» **Set exercise**
Below is a block of records: output all of them exactly and leave out the pictures.

_ _ _

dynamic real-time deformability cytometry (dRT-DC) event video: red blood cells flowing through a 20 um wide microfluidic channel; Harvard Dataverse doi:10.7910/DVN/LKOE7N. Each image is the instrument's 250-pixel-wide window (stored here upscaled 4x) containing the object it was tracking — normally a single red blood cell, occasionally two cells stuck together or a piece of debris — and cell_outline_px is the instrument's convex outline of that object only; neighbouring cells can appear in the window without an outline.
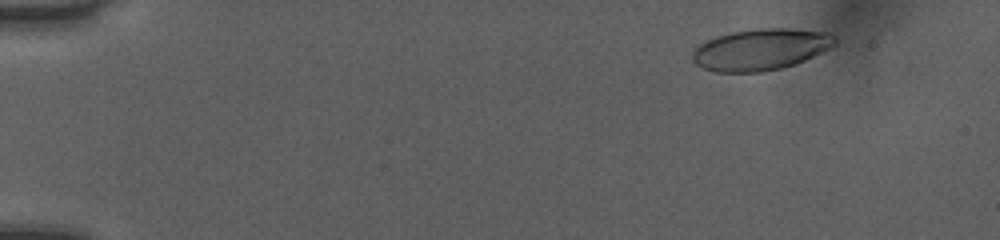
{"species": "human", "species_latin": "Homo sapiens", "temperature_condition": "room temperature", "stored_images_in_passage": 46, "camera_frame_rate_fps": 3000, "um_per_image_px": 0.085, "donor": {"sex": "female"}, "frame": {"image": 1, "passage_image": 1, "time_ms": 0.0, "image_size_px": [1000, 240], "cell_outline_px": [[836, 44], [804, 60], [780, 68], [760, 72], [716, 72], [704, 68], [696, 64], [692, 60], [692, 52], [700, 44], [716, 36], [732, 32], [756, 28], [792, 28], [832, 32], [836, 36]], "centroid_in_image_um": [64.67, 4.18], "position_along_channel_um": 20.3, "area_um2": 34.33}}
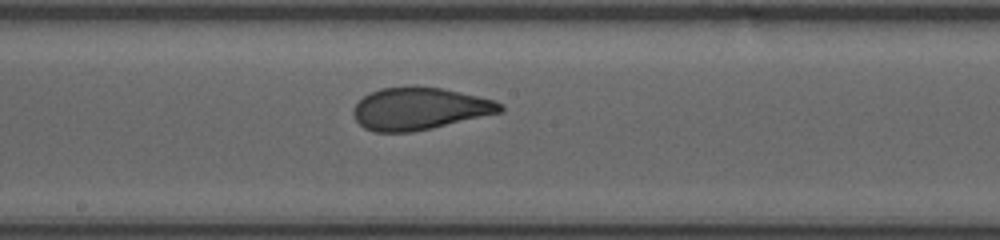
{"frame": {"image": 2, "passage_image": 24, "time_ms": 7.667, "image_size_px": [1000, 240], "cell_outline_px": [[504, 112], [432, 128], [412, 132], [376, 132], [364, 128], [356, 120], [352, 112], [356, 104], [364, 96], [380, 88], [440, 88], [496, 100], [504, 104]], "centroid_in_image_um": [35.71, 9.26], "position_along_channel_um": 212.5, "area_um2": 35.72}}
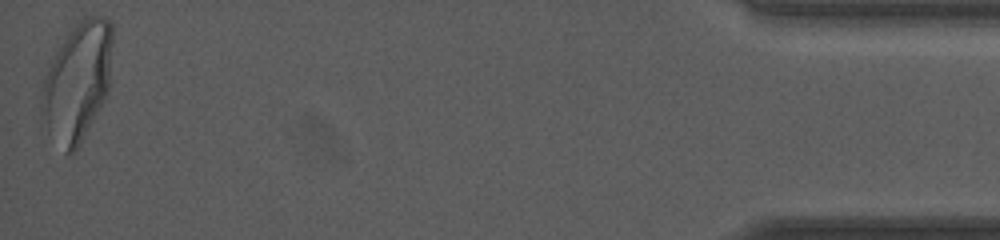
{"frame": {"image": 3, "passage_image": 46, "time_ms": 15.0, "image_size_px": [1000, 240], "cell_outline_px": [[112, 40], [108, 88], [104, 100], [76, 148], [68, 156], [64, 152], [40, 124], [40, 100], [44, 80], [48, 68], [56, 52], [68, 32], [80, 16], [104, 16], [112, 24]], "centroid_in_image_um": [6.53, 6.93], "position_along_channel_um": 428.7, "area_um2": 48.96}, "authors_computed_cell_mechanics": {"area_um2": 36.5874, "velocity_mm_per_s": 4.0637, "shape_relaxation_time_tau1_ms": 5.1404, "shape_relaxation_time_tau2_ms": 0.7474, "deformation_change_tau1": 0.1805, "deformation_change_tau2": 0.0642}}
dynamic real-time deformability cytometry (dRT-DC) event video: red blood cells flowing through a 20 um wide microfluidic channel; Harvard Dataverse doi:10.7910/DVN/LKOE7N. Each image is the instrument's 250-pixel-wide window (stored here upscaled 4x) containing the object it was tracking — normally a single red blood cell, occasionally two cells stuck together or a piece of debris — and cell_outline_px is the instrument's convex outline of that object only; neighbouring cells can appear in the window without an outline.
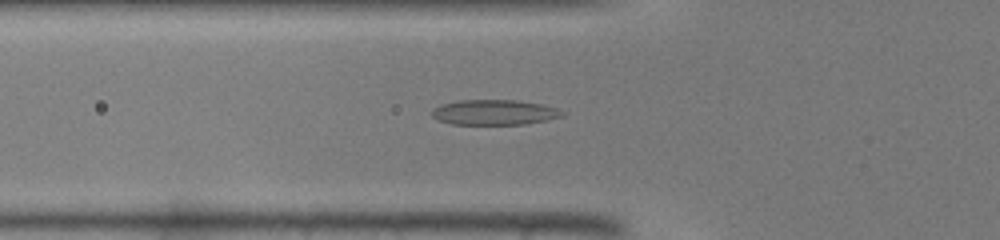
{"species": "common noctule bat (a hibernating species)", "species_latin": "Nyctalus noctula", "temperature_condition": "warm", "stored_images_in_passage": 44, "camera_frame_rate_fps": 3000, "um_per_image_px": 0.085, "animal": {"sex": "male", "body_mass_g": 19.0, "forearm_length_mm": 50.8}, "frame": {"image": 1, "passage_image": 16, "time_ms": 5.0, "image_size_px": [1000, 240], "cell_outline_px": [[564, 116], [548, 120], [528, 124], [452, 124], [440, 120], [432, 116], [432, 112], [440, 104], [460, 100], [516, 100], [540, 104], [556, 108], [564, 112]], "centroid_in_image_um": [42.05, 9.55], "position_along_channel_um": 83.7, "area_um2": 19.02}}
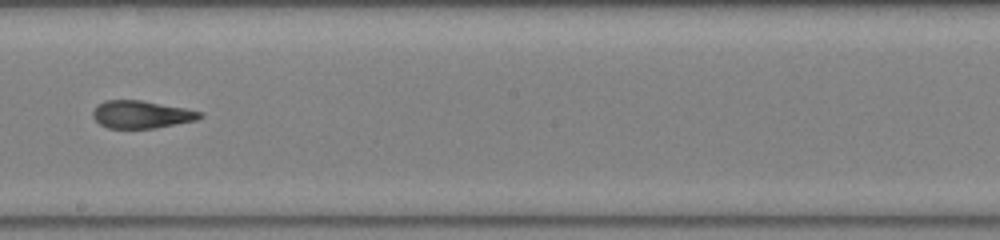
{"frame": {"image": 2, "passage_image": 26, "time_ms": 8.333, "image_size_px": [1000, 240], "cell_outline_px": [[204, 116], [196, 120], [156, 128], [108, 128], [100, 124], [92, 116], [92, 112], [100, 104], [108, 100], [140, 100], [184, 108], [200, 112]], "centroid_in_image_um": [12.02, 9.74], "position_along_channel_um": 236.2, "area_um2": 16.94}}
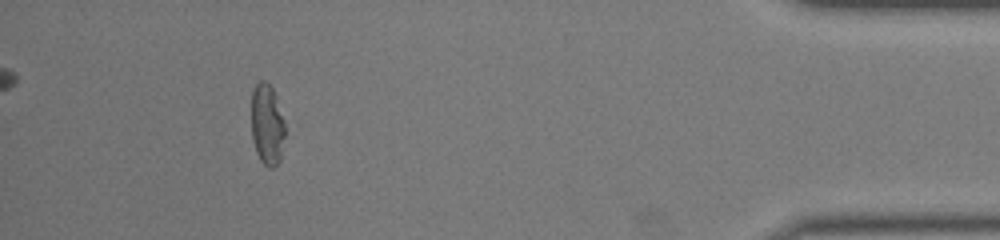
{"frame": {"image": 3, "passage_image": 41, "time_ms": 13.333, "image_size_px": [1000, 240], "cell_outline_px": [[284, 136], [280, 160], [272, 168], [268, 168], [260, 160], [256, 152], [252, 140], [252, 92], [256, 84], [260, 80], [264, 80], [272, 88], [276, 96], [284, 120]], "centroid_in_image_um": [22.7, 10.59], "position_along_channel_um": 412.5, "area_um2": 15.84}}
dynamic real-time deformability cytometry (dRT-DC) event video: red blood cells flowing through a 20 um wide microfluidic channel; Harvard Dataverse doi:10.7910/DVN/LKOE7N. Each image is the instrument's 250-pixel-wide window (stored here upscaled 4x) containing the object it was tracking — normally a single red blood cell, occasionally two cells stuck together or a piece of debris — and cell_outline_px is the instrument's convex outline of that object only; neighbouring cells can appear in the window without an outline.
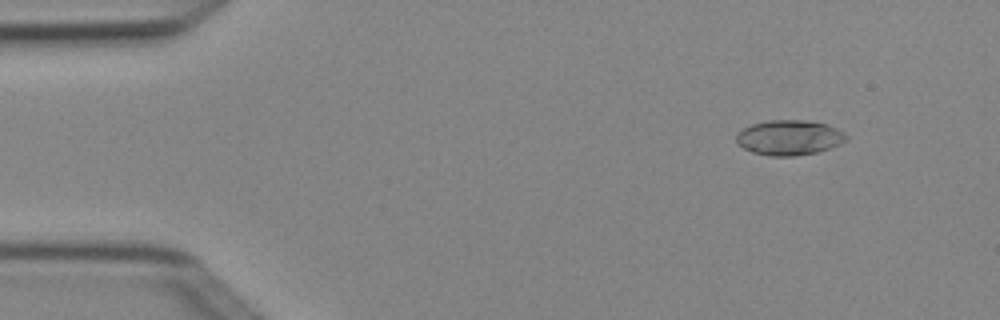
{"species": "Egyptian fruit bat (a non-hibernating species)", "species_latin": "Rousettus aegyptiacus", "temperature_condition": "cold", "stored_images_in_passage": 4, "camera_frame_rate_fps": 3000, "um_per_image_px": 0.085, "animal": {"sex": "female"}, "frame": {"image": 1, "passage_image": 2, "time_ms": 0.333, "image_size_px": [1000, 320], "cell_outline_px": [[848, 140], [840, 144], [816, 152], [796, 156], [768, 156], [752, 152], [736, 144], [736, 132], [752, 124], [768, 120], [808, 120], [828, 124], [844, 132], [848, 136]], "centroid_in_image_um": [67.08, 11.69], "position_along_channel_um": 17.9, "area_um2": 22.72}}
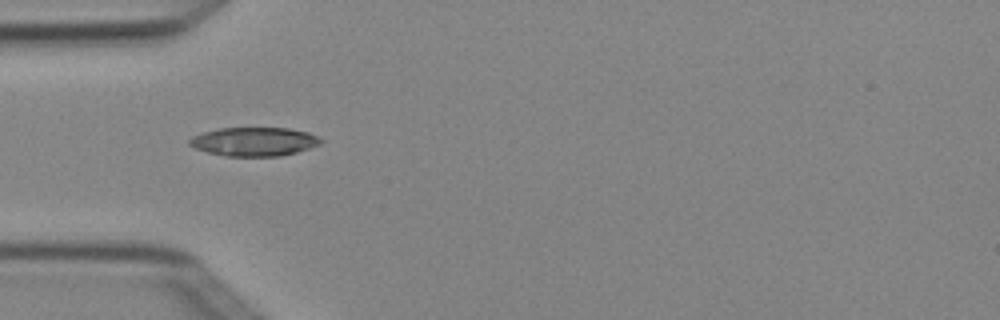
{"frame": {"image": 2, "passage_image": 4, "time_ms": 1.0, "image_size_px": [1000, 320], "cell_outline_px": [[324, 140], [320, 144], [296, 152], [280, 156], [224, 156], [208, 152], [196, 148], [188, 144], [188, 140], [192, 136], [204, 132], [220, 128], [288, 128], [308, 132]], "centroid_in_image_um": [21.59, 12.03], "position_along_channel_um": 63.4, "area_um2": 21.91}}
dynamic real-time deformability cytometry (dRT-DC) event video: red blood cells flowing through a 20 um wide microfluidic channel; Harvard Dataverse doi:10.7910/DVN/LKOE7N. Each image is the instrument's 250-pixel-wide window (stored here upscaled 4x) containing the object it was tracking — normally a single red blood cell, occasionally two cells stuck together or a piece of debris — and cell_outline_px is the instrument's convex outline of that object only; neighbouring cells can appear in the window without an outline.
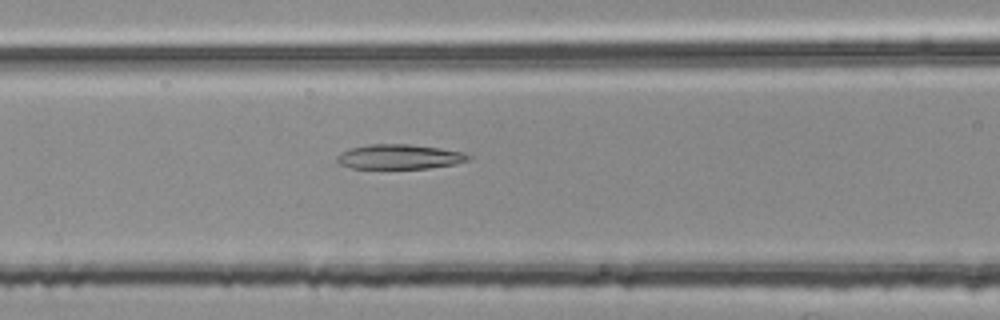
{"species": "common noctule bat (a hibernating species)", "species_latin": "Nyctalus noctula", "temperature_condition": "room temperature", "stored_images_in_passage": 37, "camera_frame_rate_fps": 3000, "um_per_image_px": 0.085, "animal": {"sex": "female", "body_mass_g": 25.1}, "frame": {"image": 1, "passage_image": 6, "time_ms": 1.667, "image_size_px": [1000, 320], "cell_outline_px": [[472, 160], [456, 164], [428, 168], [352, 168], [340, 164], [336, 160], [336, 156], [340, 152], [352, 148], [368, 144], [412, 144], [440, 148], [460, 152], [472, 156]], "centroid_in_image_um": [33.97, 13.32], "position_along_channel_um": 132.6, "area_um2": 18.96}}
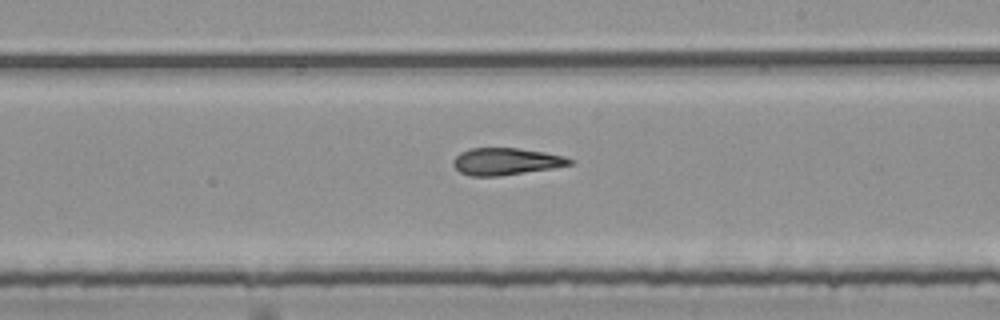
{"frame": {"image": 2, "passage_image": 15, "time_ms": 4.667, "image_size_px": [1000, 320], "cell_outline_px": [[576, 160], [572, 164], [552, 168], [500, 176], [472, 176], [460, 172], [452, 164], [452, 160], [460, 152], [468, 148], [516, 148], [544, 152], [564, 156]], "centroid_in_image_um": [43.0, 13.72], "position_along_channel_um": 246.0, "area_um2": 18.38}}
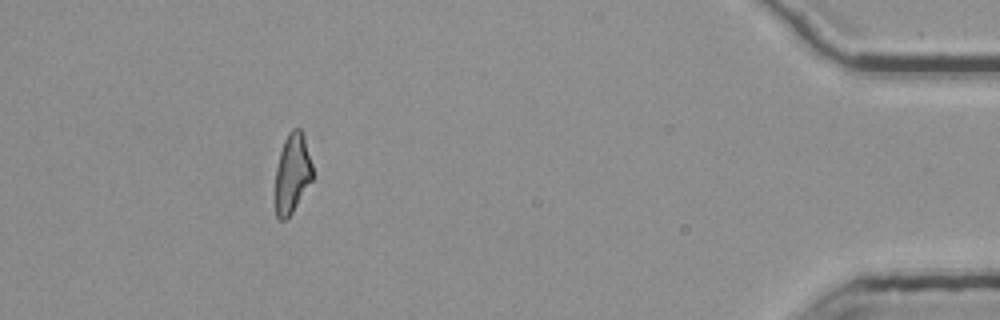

_ _ _

» **Task solution**
dynamic real-time deformability cytometry (dRT-DC) event video: red blood cells flowing through a 20 um wide microfluidic channel; Harvard Dataverse doi:10.7910/DVN/LKOE7N. Each image is the instrument's 250-pixel-wide window (stored here upscaled 4x) containing the object it was tracking — normally a single red blood cell, occasionally two cells stuck together or a piece of debris — and cell_outline_px is the instrument's convex outline of that object only; neighbouring cells can appear in the window without an outline.
{"species": "human", "species_latin": "Homo sapiens", "temperature_condition": "room temperature", "stored_images_in_passage": 46, "camera_frame_rate_fps": 3000, "um_per_image_px": 0.085, "donor": {"sex": "female"}, "frame": {"image": 1, "passage_image": 1, "time_ms": 0.0, "image_size_px": [1000, 240], "cell_outline_px": [[836, 44], [804, 60], [780, 68], [760, 72], [716, 72], [704, 68], [696, 64], [692, 60], [692, 52], [700, 44], [716, 36], [732, 32], [756, 28], [792, 28], [832, 32], [836, 36]], "centroid_in_image_um": [64.67, 4.18], "position_along_channel_um": 20.3, "area_um2": 34.33}}
{"frame": {"image": 2, "passage_image": 24, "time_ms": 7.667, "image_size_px": [1000, 240], "cell_outline_px": [[504, 112], [432, 128], [412, 132], [376, 132], [364, 128], [356, 120], [352, 112], [356, 104], [364, 96], [380, 88], [440, 88], [496, 100], [504, 104]], "centroid_in_image_um": [35.71, 9.26], "position_along_channel_um": 212.5, "area_um2": 35.72}}
{"frame": {"image": 3, "passage_image": 46, "time_ms": 15.0, "image_size_px": [1000, 240], "cell_outline_px": [[112, 40], [108, 88], [104, 100], [76, 148], [68, 156], [64, 152], [40, 124], [40, 100], [44, 80], [48, 68], [56, 52], [68, 32], [80, 16], [104, 16], [112, 24]], "centroid_in_image_um": [6.53, 6.93], "position_along_channel_um": 428.7, "area_um2": 48.96}, "authors_computed_cell_mechanics": {"area_um2": 36.5874, "velocity_mm_per_s": 4.0637, "shape_relaxation_time_tau1_ms": 5.1404, "shape_relaxation_time_tau2_ms": 0.7474, "deformation_change_tau1": 0.1805, "deformation_change_tau2": 0.0642}}
dynamic real-time deformability cytometry (dRT-DC) event video: red blood cells flowing through a 20 um wide microfluidic channel; Harvard Dataverse doi:10.7910/DVN/LKOE7N. Each image is the instrument's 250-pixel-wide window (stored here upscaled 4x) containing the object it was tracking — normally a single red blood cell, occasionally two cells stuck together or a piece of debris — and cell_outline_px is the instrument's convex outline of that object only; neighbouring cells can appear in the window without an outline.
{"species": "common noctule bat (a hibernating species)", "species_latin": "Nyctalus noctula", "temperature_condition": "warm", "stored_images_in_passage": 44, "camera_frame_rate_fps": 3000, "um_per_image_px": 0.085, "animal": {"sex": "male", "body_mass_g": 19.0, "forearm_length_mm": 50.8}, "frame": {"image": 1, "passage_image": 16, "time_ms": 5.0, "image_size_px": [1000, 240], "cell_outline_px": [[564, 116], [548, 120], [528, 124], [452, 124], [440, 120], [432, 116], [432, 112], [440, 104], [460, 100], [516, 100], [540, 104], [556, 108], [564, 112]], "centroid_in_image_um": [42.05, 9.55], "position_along_channel_um": 83.7, "area_um2": 19.02}}
{"frame": {"image": 2, "passage_image": 26, "time_ms": 8.333, "image_size_px": [1000, 240], "cell_outline_px": [[204, 116], [196, 120], [156, 128], [108, 128], [100, 124], [92, 116], [92, 112], [100, 104], [108, 100], [140, 100], [184, 108], [200, 112]], "centroid_in_image_um": [12.02, 9.74], "position_along_channel_um": 236.2, "area_um2": 16.94}}
{"frame": {"image": 3, "passage_image": 41, "time_ms": 13.333, "image_size_px": [1000, 240], "cell_outline_px": [[284, 136], [280, 160], [272, 168], [268, 168], [260, 160], [256, 152], [252, 140], [252, 92], [256, 84], [260, 80], [264, 80], [272, 88], [276, 96], [284, 120]], "centroid_in_image_um": [22.7, 10.59], "position_along_channel_um": 412.5, "area_um2": 15.84}}
dynamic real-time deformability cytometry (dRT-DC) event video: red blood cells flowing through a 20 um wide microfluidic channel; Harvard Dataverse doi:10.7910/DVN/LKOE7N. Each image is the instrument's 250-pixel-wide window (stored here upscaled 4x) containing the object it was tracking — normally a single red blood cell, occasionally two cells stuck together or a piece of debris — and cell_outline_px is the instrument's convex outline of that object only; neighbouring cells can appear in the window without an outline.
{"species": "Egyptian fruit bat (a non-hibernating species)", "species_latin": "Rousettus aegyptiacus", "temperature_condition": "cold", "stored_images_in_passage": 4, "camera_frame_rate_fps": 3000, "um_per_image_px": 0.085, "animal": {"sex": "female"}, "frame": {"image": 1, "passage_image": 2, "time_ms": 0.333, "image_size_px": [1000, 320], "cell_outline_px": [[848, 140], [840, 144], [816, 152], [796, 156], [768, 156], [752, 152], [736, 144], [736, 132], [752, 124], [768, 120], [808, 120], [828, 124], [844, 132], [848, 136]], "centroid_in_image_um": [67.08, 11.69], "position_along_channel_um": 17.9, "area_um2": 22.72}}
{"frame": {"image": 2, "passage_image": 4, "time_ms": 1.0, "image_size_px": [1000, 320], "cell_outline_px": [[324, 140], [320, 144], [296, 152], [280, 156], [224, 156], [208, 152], [196, 148], [188, 144], [188, 140], [192, 136], [204, 132], [220, 128], [288, 128], [308, 132]], "centroid_in_image_um": [21.59, 12.03], "position_along_channel_um": 63.4, "area_um2": 21.91}}
dynamic real-time deformability cytometry (dRT-DC) event video: red blood cells flowing through a 20 um wide microfluidic channel; Harvard Dataverse doi:10.7910/DVN/LKOE7N. Each image is the instrument's 250-pixel-wide window (stored here upscaled 4x) containing the object it was tracking — normally a single red blood cell, occasionally two cells stuck together or a piece of debris — and cell_outline_px is the instrument's convex outline of that object only; neighbouring cells can appear in the window without an outline.
{"species": "common noctule bat (a hibernating species)", "species_latin": "Nyctalus noctula", "temperature_condition": "room temperature", "stored_images_in_passage": 37, "camera_frame_rate_fps": 3000, "um_per_image_px": 0.085, "animal": {"sex": "female", "body_mass_g": 25.1}, "frame": {"image": 1, "passage_image": 6, "time_ms": 1.667, "image_size_px": [1000, 320], "cell_outline_px": [[472, 160], [456, 164], [428, 168], [352, 168], [340, 164], [336, 160], [336, 156], [340, 152], [352, 148], [368, 144], [412, 144], [440, 148], [460, 152], [472, 156]], "centroid_in_image_um": [33.97, 13.32], "position_along_channel_um": 132.6, "area_um2": 18.96}}
{"frame": {"image": 2, "passage_image": 15, "time_ms": 4.667, "image_size_px": [1000, 320], "cell_outline_px": [[576, 160], [572, 164], [552, 168], [500, 176], [472, 176], [460, 172], [452, 164], [452, 160], [460, 152], [468, 148], [516, 148], [544, 152], [564, 156]], "centroid_in_image_um": [43.0, 13.72], "position_along_channel_um": 246.0, "area_um2": 18.38}}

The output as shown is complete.